The state's Department of Licensing reports more than 380,000 people in Washington have suspended or revoked driver’s licenses — more than 5% of the state’s population. A large number of suspensions are solely the result of a failure to pay traffic fines.

Ferguson’s plan would bring together law enforcement, the courts and other stakeholders to address the challenges faced by low-income drivers who lose their license because they are unable to pay traffic fines.

Some jurisdictions have attempted to address the problems at the local level, often with success. For example, the Spokane municipal court’s program to facilitate affordable payments has both helped residents and improved court efficiency by increasing revenues through the collection of outstanding fines and monetary obligations.

Under state law, failing to pay a ticket can result in a driver’s license suspension until the fines and penalties are paid or otherwise adjudicated. Local courts have the authority, at their discretion, to enter into payment plans with individuals. However, not all jurisdictions offer payment plans, and when offered, they only allow for the payment of fines and penalties in that particular jurisdiction.

Ferguson’s proposal would allow a driver who owes fines in one or more jurisdictions to negotiate a single payment plan that, if paid timely, would allow the driver to maintain his or her license. The program wouldn't affect the duration of license suspensions made mandatory under the law. The benefits of the proposed payment system would include improved public safety and efficiency in the court system, according to proponents. Studies estimate that approximately 75% of individuals with suspended licenses continue to drive. Without a valid license, these individuals also don't have valid insurance, which creates a risk to public health and safety. The proposed plan to facilitate license reinstatement will allow many of these drivers to be insurable, promoting public safety. 

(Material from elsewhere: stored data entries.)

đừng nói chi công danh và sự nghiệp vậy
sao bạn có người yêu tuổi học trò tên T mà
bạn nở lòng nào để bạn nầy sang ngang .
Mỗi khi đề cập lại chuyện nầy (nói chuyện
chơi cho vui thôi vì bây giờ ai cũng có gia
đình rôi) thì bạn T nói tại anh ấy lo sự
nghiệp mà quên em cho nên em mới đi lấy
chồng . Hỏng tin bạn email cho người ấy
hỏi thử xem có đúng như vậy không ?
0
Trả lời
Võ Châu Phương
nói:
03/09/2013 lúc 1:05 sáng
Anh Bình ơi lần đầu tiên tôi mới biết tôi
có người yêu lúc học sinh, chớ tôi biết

The plan also would only apply to people with otherwise valid licenses — those whose difficulty paying substantial fines is their only legal impediment to driving. Individuals making regular payments who have no other holds on their licenses could have their driving privileges reinstated while they continue to make required payment progress. 
 

People with outstanding criminal penalties, or those who reoffend, would be ineligible for reinstatement under the program.